Alfred Hitchcock’s 1958 psychological rollercoaster, Vertigo, is one of many defining works of his career. Featuring James Steward as John “Scottie” Ferguson, a retired detective plagued by acrophobia, Vertigo is masterfully crafted, replete with subtle motifs in every frame. After Galvin Elster asks Scottie to shadow his wife, Madeleine Elster, whom he believes to be possessed, Scottie finds himself smack dab in the middle of an elaborate murder plot. With a bit of cinematographic magic, Hitchcock projects Scottie’s feelings of confusion onto the audience. Through the use of intentional symbolism, Hitchcock drives home messages concerning the instability of identity, reality, and infatuation with a connecting feeling of literal vertigo.


Many of Hitchcock’s films demonstrate an individual swamped with angst when dealing with a disordered world. To that end, Vertigo emphasizes the uncertainty of reality by evoking feelings of the supernatural. With the use of corridors, Hitchcock produces physical passages between the worlds of the living and the dead. For example, when Midge has lost faith in rekindling her romance with Scottie, she leaves down a sanatorium corridor which darkens around her. On the flipside, when Judy arrives back from the beauty salon, she enters the frame from the hallway as a resurrected Madeleine Elster. The color green, archetypically associated with ghostly apparitions, appears frequently in Vertigo, from Judy’s green dress worn when Scottie first notices her to Scottie’s green sweater worn when he is immersed in his dream world. Playing on Scottie’s deception concerning the identity of Judy/Madeleine, Hitchcock reinforces the message of appearance vs. reality elsewhere. Midge forcefully attempts to place herself into Scottie’s fantasy by painting herself into the “Portrait of Carlotta, while Scottie has hallucinations of Madeleine when he revisits her favorite places after his release from the sanatorium. As always, appearances are deceiving.

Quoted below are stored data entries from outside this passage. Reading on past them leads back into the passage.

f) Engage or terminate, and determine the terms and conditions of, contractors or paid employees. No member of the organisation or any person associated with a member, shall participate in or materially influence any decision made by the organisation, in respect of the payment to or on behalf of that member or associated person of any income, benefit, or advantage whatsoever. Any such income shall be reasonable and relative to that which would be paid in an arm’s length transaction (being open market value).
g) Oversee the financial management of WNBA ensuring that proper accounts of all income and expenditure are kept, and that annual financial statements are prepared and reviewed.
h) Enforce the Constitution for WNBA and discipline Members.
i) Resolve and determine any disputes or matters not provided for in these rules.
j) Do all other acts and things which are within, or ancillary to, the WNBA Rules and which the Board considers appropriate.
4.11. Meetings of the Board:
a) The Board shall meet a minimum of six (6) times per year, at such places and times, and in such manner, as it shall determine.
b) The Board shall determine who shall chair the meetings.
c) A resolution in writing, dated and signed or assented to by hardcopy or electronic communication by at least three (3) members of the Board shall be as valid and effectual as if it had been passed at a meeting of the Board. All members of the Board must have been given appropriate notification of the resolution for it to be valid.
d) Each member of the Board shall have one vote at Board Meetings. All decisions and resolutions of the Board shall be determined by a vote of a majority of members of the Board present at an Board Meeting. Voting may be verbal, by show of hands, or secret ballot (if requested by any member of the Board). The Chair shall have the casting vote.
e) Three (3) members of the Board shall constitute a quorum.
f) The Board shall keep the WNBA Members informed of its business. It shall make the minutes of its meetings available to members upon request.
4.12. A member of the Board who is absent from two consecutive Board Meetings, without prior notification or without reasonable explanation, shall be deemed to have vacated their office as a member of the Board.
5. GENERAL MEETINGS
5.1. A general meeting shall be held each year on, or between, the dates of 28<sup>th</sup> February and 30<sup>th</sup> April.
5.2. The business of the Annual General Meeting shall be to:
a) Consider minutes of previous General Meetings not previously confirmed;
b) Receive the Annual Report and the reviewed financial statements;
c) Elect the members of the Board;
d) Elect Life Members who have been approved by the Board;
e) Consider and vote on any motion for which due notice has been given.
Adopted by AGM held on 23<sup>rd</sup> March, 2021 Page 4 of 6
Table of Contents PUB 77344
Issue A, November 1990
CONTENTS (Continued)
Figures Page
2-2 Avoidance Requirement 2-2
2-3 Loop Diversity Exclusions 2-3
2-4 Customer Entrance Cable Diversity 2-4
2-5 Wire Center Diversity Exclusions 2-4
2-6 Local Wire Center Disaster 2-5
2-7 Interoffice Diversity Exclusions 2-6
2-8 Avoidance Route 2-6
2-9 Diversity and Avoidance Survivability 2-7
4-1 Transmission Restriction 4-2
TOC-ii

Spirals are showcased frequently in Vertigo, evoking an overwhelming feeling of dizziness. When Scottie relives the moment where his acrophobia prevented him from saving a fellow officer, his fallen colleague’s limbs are spiraled outward. Madeleine purchases a circular bouquet, sending several individual petals spiraling downward into the water before she jumps into San Francisco Bay. One of the more prevalent spirals, found in the hair bun of Carlotta and Madeleine, is indicative of the dizzying process of falling in love which Scottie will soon undergo. In fact, Scottie’s very relationship is circular: he falls in love with Madeleine, loses her to death, falls in love with Judy, and finally loses her to death as well. As Scottie follows Madeleine up the winding church bell tower stairs, he is left powerless as his lover falls to her death, his nauseating love having brought him to his knees. Hitchcock’s clever camera technique, zooming in on a subject while simultaneously moving away, perfectly emulates the physical feeling for the viewer. Love is a romantic delusion, and Scottie’s madness for Madeleine is what secures her fate at the end of the film.

Were it not for the level of explicit and implicit complexity delivered in each of his films, Hitchcock would not be remembered as the film genius he was. As a genuine “Master of Suspense,” Hitchcock draws his audiences into his films not with heavy-budget explosions but with narratives which demand our full attention. Indeed, an understanding of Vertigo’s central messages requires an understanding of Hitchcock’s subtle symbolism. Hitchcock’s use of thematic motifs helps audiences make headways into several diverse concepts including the delusion of romance and the uncertainty of reality via a central theme of disorder. Just as Scottie, all of us as viewers suffer from our own unique forms of vertigo, regardless of if that nauseating fear is related to acrophobia or not.